INPUT:
━━━━━━━━

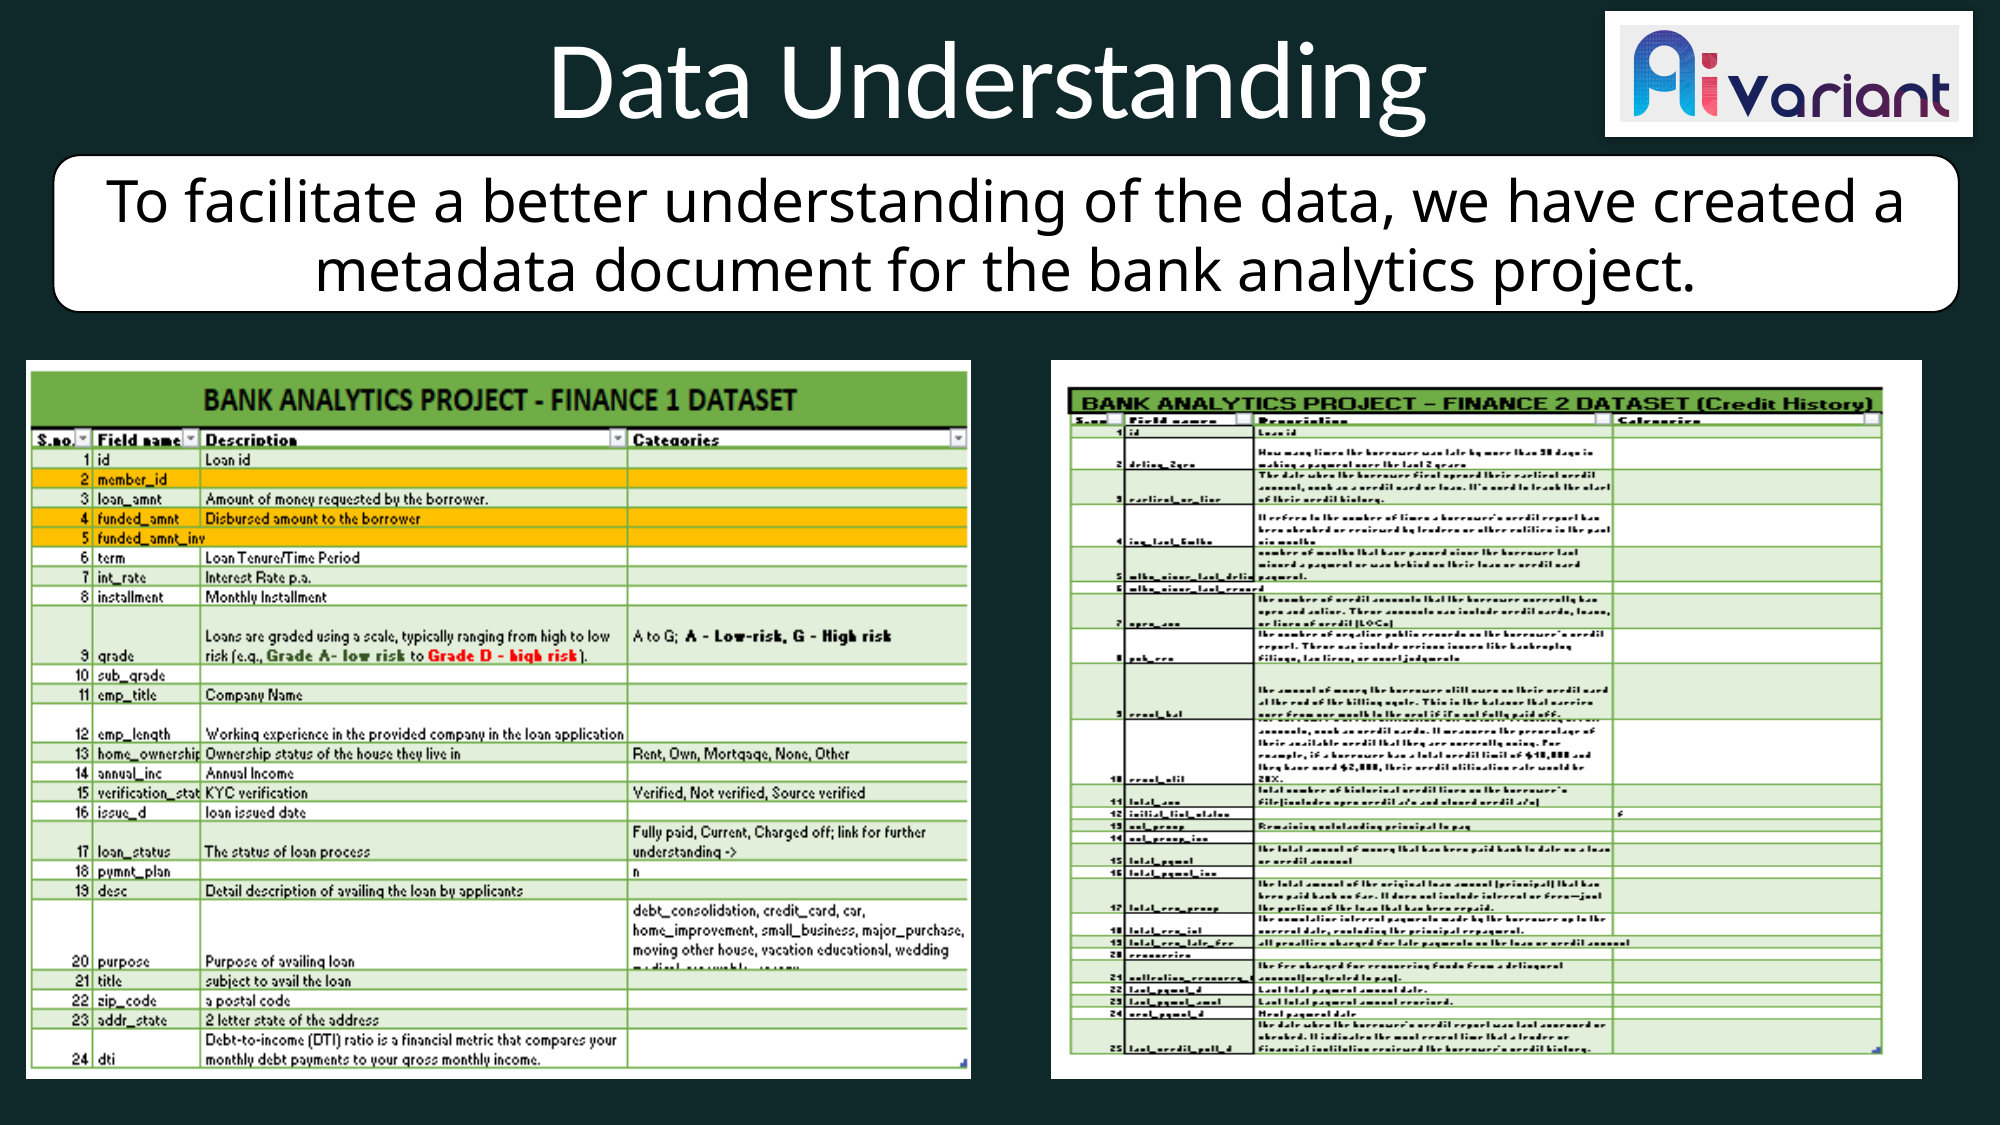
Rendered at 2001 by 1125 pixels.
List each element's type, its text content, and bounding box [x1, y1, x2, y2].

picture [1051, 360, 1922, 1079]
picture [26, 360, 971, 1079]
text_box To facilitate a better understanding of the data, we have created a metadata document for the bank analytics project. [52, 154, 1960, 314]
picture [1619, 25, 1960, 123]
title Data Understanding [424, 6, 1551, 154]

━━━━━━━━

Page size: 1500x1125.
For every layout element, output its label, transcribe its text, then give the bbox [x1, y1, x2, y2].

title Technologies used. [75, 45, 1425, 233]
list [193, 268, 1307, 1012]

━━━━━━━━

TASK ITEM:
Scan the records above for the lines holding "For every layout" and "list [193, 268, 1307, 1012]". Transcribe those two and every line between them word for word, and no others.

SOLUTION:
For every layout element, output its label, transcribe its text, then give the bbox [x1, y1, x2, y2].

title Technologies used. [75, 45, 1425, 233]
list [193, 268, 1307, 1012]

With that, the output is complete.